El maestro Barbeito
acaba de darnos una lección - otra más - en su artículo de hoy. Lo ha titulado:
Aires de coplas. El maestro habla del
Rocío, y lo dice como quien saca al oreo los sentimientos del alma. Están
dentro; van con nosotros. Los dejamos que duerman durante un tiempo, pero se
acunan ahí. Él lo ha vivido, lo ha contado muchas veces y, ahora, lo desvela
para quien no quiera perdérselos.
Yo solo he estado una
noche, hace mucho tiempo, en el Rocío. Llegamos por la tarde, vivimos la
experiencia, y así hasta que llegó el alba… Entonces no había tanta gente como
acude ahora ni tanta sofisticación de gpeeses
ni tanto invento a los que hay que echar mano para que las cosas salgan como
Dios manda.
Yo no he visto cómo
lloran los pinos del coto. No he tenido la suerte de volver cansado pero
contento ni sé de esos ojos que se cruzan las miradas entre el velado amor de
la tierra y el otro, - ¿o no es acaso el mismo? - el Amor hacia ella que está
allí y que propicia que todo pueda ocurrir.
Veo imágenes de
carrozas que regresan. Gente que comunica que ya ha llegado a su casa. Se
preparan para pasar un año hasta que otra vez, otro lunes de Pentecostés, la
marisma los reciba como quien espera al amigo que se alejó por un tiempo.
Una amiga me dice que
está releyendo a Platero. Nunca nos
dijo Juan Ramón que Platero estuviese con él en el Rocío. Sí, nos contó que a
Platero le gustaban las flores y que comía porque él, Juan Ramón, se las daba,
uvas moscateles – como el color de los
ojos que yo no he visto en el Rocío, pero que sé que están – mandarinas e higos morados con su cristalina gotita de
miel…
Dice el hombre del
tiempo que quien también ha regresado y está aquí, en su sitio, es el
anticiclón de las Azores. Viene para quedarse. O sea, para echar la vará del
verano…
Juan Ramón quizá nunca fue con Platero al Rocío, pero sí lo llevó a ver las carretas que volvían de la romería. Yo sé que tú lo sabes, querido Pepe. Y como complemento a tu precioso texto, aquí te dejo este de "Platero y yo", titulado, creo, El Rocío:
ResponderEliminarPlatero—le dije—, vamos a esperar las Carretas. Traen el rumor del lejano bosque de Donaña, el misterio del pinar de las Animas, la frescura de las Madres y de los dos Fresnos, el olor de la Rocina...
Me lo llevé, guapo y lujoso, a que piropeara a las muchachas por la calle de la Fuente, en cuyos bajos aleros de cal se moría, en una vaga cinta rosa, el vacilante sol de la tarde. Luego nos pusimos en el vallado de los Hornos, desde donde se ve todo el camino de los Llanos.
Venían ya, cuesta arriba, las Carretas. La suave llovizna de los Rocíos caía sobre las viñas verdes, de una pasajera nube malva. Pero la gente no levantaba siquiera los ojos al agua.

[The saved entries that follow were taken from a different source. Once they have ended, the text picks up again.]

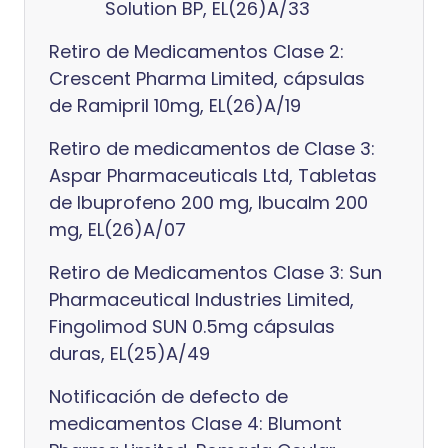
Solution BP, EL(26)A/33
Retiro de Medicamentos Clase 2:
Crescent Pharma Limited, cápsulas
de Ramipril 10mg, EL(26)A/19
Retiro de medicamentos de Clase 3:
Aspar Pharmaceuticals Ltd, Tabletas
de Ibuprofeno 200 mg, Ibucalm 200
mg, EL(26)A/07
Retiro de Medicamentos Clase 3: Sun
Pharmaceutical Industries Limited,
Fingolimod SUN 0.5mg cápsulas
duras, EL(25)A/49
Notificación de defecto de
medicamentos Clase 4: Blumont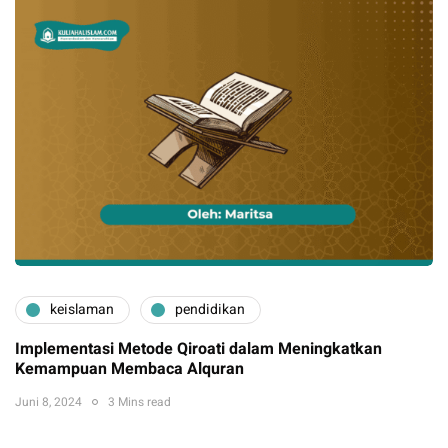
keislaman
pendidikan
Implementasi Metode Qiroati dalam Meningkatkan
Kemampuan Membaca Alquran
Juni 8, 2024
3 Mins read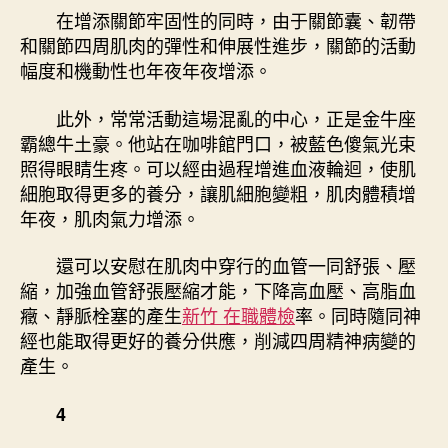
在增添關節牢固性的同時，由于關節囊、韌帶
和關節四周肌肉的彈性和伸展性進步，關節的活動
幅度和機動性也年夜年夜增添。
此外，常常活動這場混亂的中心，正是金牛座
霸總牛土豪。他站在咖啡館門口，被藍色傻氣光束
照得眼睛生疼。可以經由過程增進血液輪迴，使肌
細胞取得更多的養分，讓肌細胞變粗，肌肉體積增
年夜，肌肉氣力增添。
還可以安慰在肌肉中穿行的血管一同舒張、壓
縮，加強血管舒張壓縮才能，下降高血壓、高脂血
癥、靜脈栓塞的產生
新竹 在職體檢
率。同時隨同神
經也能取得更好的養分供應，削減四周精神病變的
產生。
4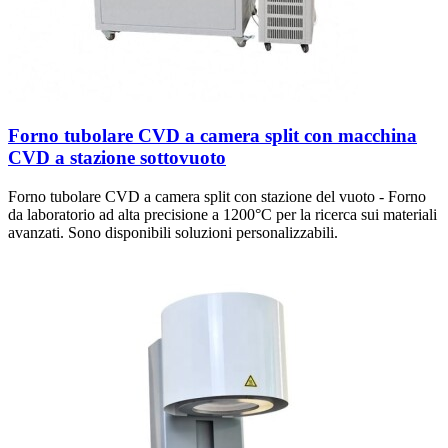
Forno tubolare CVD a camera split con macchina
CVD a stazione sottovuoto
Forno tubolare CVD a camera split con stazione del vuoto - Forno
da laboratorio ad alta precisione a 1200°C per la ricerca sui materiali
avanzati. Sono disponibili soluzioni personalizzabili.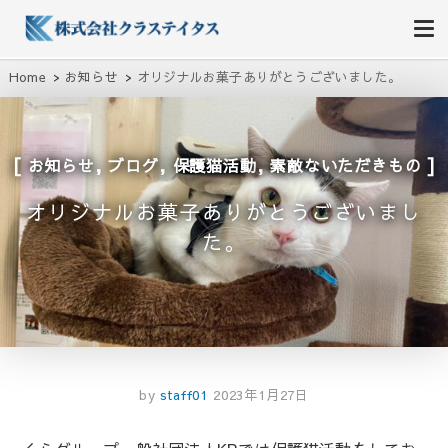
株式会社クラステイタス
地域のコミュニティーを大切にする企業
Home
お知らせ
オリジナルお菓子ありがとうございました。
,
,
,
お知らせ
ブログ
保護猫活動
素敵ないただきもの
オリジナルお菓子ありがとうございまし
た。
by
staff01
2023年1月27日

Pasaron, primero, en burros, mulas y caballos ataviados a la moruna y la crin trenzada, las alegres parejas de novios, ellos alegres, valientes ellas. El rico y vivo tropel iba, volvía, se alcanzaba incesantemente en una locura sin sentido. Seguía luego el carro de los borrachos, estrepitoso, agrio y trastornado. Detrás, las carretas, con lechos, colgadas de blanco, con las muchachas morenas, duras y floridas, sentadas bajo el dosel, repicando panderetas y chillando sevillanas. Más caballos, más burros... Y el mayordomo—”¡Viva la Virgen del Rocíoooo! ¡Vivaaaa!”—calvo, seco y rojo, el sombrero ancho a la espalda y la vara de oro descansada en el estribo. Al fin, mansamente tirado por dos grandes bueyes píos, que parecían obispos con sus frontales de colorines y espejos, en los que chispeaba el trastorno del sol mojado, cabeceando con la desigual tirada de la yunta, el Sin Pecado, amatista y de plata en su carro blanco, todo en flor, como un cargado jardín mustio.
Se oía ya la música, ahogada entre el campaneo y los cohetes negros y el duro herir de los cascos herrados en las piedras...
Platero, entonces, dobló sus manos, y, como una mujer, se arrodilló—¡una habilidad suya!—, blando, humilde y consentido.
Querido Maestro, muchas gracias por este remate de faena; como las medias de Morante... no tiene igual. Un fuerte abrazo.